Anna Pearce (aka Patty Duke) was a warrior and a champion for the fight against mental illness. To know that Anna is no longer on this planet is horrifying on so many levels, but it is the reality that we were all forced to sadly accept yesterday when at 69, she passed away due to sepsis from a ruptured intestine.

For the majority of her life, Anna dedicated the core of her being to combating mental illness. An illness so destructive that it will devastate and destroy anyone and anything in it's path... especially the person who is afflicted by it.

Not like other disabilities, mental illness doesn't have a face. It hides behind what is visually perceived as "normal." Yet the wreckage that it perpetuates is often more destructive and more painful than the worst of any physical disability that can be endured. I'm sure this is true, because in the wake of its furor, I have cried a million tears saying goodbye to friends who could no longer bear the pain that ripped from them, their dignity and (more importantly) their will to live. I have never cried because I have Muscular Dystrophy.

Since losing my best friend to suicide ten years ago this coming June, I have found myself becoming more and more of an advocate for the fight against mental illness, more-so than any other condition at least, including my own. In fact, I actually feel blessed that I was handed the riper bowl of lemons.

I also feel blessed that Anna passed through my life, falling in love with her spirit the moment I met her. We were at a memorial service celebrating the extraordinary life of actor David Rappaport.

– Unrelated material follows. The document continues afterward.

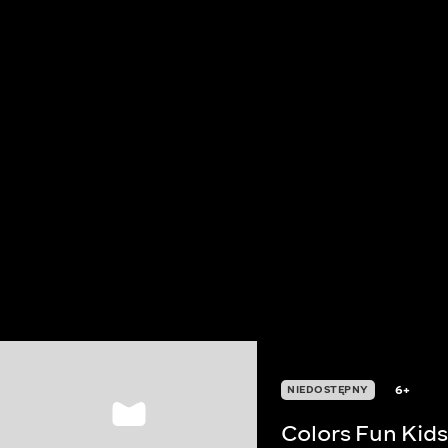
6+
NIEDOSTĘPNY
Colors Fun Kids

Rappaport had struggled with depression for years, ultimately ending his battle atop the hills of a Los Angeles park in the Spring of 1990. That single bullet silenced an agony so profoundly intense that only those who suffer from it can truly understand it. Anna understood it. She understood it because she had been there herself.

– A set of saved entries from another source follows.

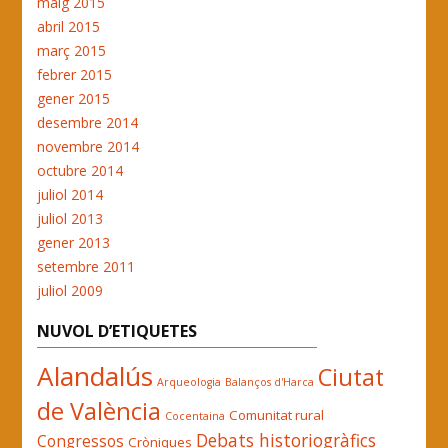
maig 2015
abril 2015
març 2015
febrer 2015
gener 2015
desembre 2014
novembre 2014
octubre 2014
juliol 2014
juliol 2013
gener 2013
setembre 2011
juliol 2009
NUVOL D’ETIQUETES
Alandalús
Ciutat
Arqueologia
Balanços d'Harca
de València
Comunitat rural
Cocentaina
Debats historiogràfics
Congressos
Cròniques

When you lose a loved one to suicide, the grieving process is unlike any other. There are so many questions that will never have answers and they plague your psyche relentlessly. Giant waves of sadness turn almost instantly to intemperate anger. Those emotions ultimately subside but more often than not there is an overwhelming sense of guilt that pulls you into the scenario like the surprise of an undertow. "If I had only called more often" or "I should have recognized the cry for help," are just a couple of the tormenting questions that can linger for weeks, months...even years. And it's also interesting to note that when death occurs as the result of any number of diseases (cancer, heart attack, etc.), you'll never hear the words "selfish," "irresponsible," or "cowardice." Those words are reserved for people who commit suicide. Rarely will you see a funeral where heads are held high celebrating a suicide victim. Yet Anna had a voice that could attempt to speak for those souls who no longer could. By virtue of her own experience, she could explain the seemingly unexplainable, which (of course) is why Anna was always there to lend support to the friends and to the family of those who fought the valiant battle but ultimately lost, like David Rappaport.

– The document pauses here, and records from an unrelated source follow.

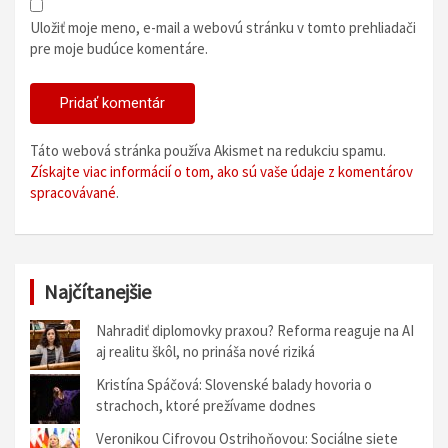
Uložiť moje meno, e-mail a webovú stránku v tomto prehliadači
pre moje budúce komentáre.
Táto webová stránka používa Akismet na redukciu spamu.
Získajte viac informácií o tom, ako sú vaše údaje z komentárov
spracovávané
.
Najčítanejšie
Nahradiť diplomovky praxou? Reforma reaguje na AI
aj realitu škôl, no prináša nové riziká
Kristína Spáčová: Slovenské balady hovoria o
strachoch, ktoré prežívame dodnes
Veronikou Cifrovou Ostrihoňovou: Sociálne siete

Changing the conversation about suicide and bringing national attention to mental illness as well as restoring the honor and the dignity of those who suffer from it were paramount issues to Anna "Patty Duke" Pearce. But equally as important to her were her loving and gifted children, whom she adored. I know this because she wrote to me about them.

One of those children, the gifted actor Sean Astin, is honoring the woman he got to call "mom," by taking the reigns from Anna with his attempt to establish the Patty Duke Mental Health Initiative.

Please take a minute to read his heartfelt and poignant words here.

In many ways Anna has become the 'miracle worker.' Not unlike Anne Sullivan did with Helen Keller in the movie, Anna Pearce (aka "Patty Duke) has broken down some of the walls of silence by shedding light on darkness few can understand... through her persistence, her love, and her sheer stubbornness.